Hepatic tumor growth inhibition
Preclinical evidence for hepatic tumor growth inhibition and hepatitis progression retardation. Has not translated to dedicated human cancer trials.
Anti-hyperlipidemia + anti-hypertension
Preclinical activities supporting lipid and blood pressure modulation. Cardiovascular adjunct mechanisms beyond the primary hepatoprotective focus.
Multi-component oxidative stress modulation
The combined antroquinonol + antrodan + triterpenoid + polysaccharide profile provides multi-pathway oxidative stress modulation — broader than single-mechanism antioxidants.
Immunomodulation activity
Multi-pathway immunomodulation — preclinical mechanism complementing the hepatoprotective focus.
Clinical trials
Clinical evidence on Antrodia cinnamomea (Niu-Chang-Chih / Stout Camphor Fungus) for the indications and outcomes described.
Clinical population described in trial publication.
Chiou YL et al. 2020. 28 NASH patients randomized double-blind placebo-controlled to 3 capsules/day (420 mg ACM) or 420 mg starch placebo × 6 months. No adverse events. First clinical investigation of A. cinnamomea hepatoprotective effect in NASH.

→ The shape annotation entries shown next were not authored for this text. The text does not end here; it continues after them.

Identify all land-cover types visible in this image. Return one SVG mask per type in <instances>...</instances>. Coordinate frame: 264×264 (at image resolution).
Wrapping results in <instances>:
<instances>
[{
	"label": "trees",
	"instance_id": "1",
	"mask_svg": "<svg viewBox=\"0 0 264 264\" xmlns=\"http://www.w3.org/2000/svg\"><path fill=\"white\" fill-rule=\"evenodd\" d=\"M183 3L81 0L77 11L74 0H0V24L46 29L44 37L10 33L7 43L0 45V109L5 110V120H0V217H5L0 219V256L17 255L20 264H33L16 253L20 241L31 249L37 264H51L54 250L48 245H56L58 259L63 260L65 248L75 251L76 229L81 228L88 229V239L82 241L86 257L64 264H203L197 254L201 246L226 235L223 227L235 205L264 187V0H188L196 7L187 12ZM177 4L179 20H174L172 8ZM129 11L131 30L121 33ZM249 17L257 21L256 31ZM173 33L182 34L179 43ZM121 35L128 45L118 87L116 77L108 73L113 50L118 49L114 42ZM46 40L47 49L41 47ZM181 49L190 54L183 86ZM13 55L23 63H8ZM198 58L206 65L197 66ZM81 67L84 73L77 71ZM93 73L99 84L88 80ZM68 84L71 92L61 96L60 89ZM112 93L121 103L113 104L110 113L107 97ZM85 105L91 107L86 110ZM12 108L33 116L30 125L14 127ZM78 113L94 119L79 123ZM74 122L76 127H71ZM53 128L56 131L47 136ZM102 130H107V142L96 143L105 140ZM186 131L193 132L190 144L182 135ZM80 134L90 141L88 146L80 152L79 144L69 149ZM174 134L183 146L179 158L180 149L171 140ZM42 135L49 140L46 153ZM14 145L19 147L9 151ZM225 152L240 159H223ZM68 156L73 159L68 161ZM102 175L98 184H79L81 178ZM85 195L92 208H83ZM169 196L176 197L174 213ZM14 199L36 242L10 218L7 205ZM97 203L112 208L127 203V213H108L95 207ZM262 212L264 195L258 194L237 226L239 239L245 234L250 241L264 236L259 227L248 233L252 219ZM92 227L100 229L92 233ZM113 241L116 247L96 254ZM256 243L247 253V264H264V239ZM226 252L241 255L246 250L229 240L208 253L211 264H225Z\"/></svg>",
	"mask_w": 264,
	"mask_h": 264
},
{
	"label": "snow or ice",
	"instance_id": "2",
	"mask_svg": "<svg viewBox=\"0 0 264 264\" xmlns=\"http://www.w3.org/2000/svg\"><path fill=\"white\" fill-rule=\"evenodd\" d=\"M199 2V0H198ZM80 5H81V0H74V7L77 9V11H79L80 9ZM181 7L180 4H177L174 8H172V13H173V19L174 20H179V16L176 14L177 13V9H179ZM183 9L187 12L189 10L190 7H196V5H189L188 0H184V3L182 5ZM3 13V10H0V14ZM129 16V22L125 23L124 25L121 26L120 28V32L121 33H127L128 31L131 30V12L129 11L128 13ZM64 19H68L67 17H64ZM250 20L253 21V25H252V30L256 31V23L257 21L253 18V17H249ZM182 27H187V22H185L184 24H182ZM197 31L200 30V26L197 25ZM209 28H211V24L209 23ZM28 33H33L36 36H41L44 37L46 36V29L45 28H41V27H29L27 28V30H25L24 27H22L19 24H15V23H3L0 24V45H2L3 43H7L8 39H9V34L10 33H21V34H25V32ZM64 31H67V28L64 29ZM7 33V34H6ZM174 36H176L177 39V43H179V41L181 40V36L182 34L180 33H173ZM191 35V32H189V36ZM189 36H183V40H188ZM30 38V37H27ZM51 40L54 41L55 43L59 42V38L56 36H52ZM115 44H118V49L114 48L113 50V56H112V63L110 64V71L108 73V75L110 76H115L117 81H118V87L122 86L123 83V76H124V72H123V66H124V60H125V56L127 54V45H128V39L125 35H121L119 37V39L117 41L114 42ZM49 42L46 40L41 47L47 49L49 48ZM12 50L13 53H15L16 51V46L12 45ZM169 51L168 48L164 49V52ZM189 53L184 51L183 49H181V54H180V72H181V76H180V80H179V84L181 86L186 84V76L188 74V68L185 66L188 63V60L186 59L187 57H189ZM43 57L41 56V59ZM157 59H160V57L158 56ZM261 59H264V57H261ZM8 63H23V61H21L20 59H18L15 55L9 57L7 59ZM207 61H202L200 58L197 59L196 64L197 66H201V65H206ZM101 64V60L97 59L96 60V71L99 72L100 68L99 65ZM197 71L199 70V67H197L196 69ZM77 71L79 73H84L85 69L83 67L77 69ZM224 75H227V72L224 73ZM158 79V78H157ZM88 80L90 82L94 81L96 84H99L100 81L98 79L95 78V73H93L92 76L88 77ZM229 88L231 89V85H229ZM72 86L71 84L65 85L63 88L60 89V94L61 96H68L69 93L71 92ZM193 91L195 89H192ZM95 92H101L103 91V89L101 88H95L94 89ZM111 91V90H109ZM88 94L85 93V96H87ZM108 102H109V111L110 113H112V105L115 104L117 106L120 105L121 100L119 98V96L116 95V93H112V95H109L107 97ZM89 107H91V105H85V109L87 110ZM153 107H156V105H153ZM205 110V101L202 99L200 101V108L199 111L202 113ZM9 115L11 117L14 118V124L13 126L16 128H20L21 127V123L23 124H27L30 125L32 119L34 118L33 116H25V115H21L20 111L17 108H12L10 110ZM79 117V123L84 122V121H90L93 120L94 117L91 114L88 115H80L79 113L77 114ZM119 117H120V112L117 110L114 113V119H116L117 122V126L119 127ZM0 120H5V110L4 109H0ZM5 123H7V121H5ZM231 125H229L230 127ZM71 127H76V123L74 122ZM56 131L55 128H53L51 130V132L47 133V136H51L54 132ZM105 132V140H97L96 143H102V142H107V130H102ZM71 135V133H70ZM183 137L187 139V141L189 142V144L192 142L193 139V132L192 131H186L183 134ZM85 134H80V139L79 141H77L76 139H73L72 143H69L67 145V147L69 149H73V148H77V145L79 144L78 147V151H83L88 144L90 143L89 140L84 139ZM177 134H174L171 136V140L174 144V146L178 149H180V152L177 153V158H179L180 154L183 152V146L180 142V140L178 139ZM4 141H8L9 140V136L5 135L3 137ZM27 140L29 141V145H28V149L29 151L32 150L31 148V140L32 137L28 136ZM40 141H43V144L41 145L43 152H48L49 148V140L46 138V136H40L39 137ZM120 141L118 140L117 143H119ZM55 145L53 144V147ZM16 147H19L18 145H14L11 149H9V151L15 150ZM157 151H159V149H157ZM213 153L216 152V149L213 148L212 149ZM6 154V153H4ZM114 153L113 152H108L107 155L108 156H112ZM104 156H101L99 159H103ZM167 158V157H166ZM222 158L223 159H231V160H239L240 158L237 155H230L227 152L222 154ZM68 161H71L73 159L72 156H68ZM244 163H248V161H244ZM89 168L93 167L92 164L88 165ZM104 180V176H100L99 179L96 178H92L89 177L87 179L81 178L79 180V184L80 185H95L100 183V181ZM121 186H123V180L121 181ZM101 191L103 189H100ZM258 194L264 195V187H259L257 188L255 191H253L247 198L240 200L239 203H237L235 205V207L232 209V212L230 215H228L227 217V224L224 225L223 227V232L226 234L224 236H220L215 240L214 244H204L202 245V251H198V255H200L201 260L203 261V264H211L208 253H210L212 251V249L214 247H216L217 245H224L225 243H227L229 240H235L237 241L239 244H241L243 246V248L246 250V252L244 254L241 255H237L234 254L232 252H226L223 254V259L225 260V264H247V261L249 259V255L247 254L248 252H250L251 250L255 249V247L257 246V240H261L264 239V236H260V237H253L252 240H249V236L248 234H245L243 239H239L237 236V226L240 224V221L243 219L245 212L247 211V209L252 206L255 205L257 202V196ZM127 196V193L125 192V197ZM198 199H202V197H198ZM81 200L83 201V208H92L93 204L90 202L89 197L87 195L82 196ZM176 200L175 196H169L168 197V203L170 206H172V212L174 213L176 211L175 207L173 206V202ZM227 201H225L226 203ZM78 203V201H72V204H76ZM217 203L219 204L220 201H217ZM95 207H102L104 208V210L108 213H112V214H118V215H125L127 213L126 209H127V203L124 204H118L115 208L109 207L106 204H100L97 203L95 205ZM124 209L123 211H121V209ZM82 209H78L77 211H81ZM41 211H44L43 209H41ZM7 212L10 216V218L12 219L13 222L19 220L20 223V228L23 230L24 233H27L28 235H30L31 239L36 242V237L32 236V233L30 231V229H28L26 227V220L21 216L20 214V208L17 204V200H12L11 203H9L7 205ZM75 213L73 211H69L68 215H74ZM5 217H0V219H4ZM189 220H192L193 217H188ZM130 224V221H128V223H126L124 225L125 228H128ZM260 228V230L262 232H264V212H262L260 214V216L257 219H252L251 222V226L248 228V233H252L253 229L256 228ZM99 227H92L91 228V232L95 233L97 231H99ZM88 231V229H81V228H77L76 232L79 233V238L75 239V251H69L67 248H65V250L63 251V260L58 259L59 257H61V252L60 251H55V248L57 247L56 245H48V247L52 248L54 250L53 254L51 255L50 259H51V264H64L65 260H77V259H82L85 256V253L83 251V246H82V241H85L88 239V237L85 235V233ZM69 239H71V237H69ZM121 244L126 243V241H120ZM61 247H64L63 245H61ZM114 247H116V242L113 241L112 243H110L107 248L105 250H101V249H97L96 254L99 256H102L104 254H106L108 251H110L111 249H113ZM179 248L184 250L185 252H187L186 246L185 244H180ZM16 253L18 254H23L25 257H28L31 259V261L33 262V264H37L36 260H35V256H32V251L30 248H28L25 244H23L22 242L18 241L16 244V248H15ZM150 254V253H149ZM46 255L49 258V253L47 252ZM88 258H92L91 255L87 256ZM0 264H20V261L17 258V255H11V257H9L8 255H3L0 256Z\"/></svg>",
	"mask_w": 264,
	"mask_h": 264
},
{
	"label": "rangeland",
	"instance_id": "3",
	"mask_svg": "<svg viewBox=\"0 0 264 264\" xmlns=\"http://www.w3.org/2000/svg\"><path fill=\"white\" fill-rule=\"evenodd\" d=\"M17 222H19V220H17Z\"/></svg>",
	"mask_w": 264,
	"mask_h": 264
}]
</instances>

Randomized double-blind placebo-controlled study in 44 subhealth Japanese adults (ALT 31-50 U/L, AST ≤50 U/L).
Clinical population described in trial publication.
Randomized double-blind placebo-controlled study in 44 subhealth Japanese adults (ALT 31-50 U/L, AST ≤50 U/L). 250 mg ACME × 12 weeks. No treatment-related adverse events. Subhealth liver function support evidence.
Clinical evidence on Antrodia cinnamomea (Niu-Chang-Chih / Stout Camphor Fungus) for the indications and outcomes described.
Clinical population described in trial publication.
Yue PY et al. 2013 (doi:10.1186/1749-8546-8-21). Comprehensive review confirming hepatic protection has the strongest evidence among A. cinnamomea's many proposed activities. Honest framing: human and clinical trials still limited; further studies required for AC product development.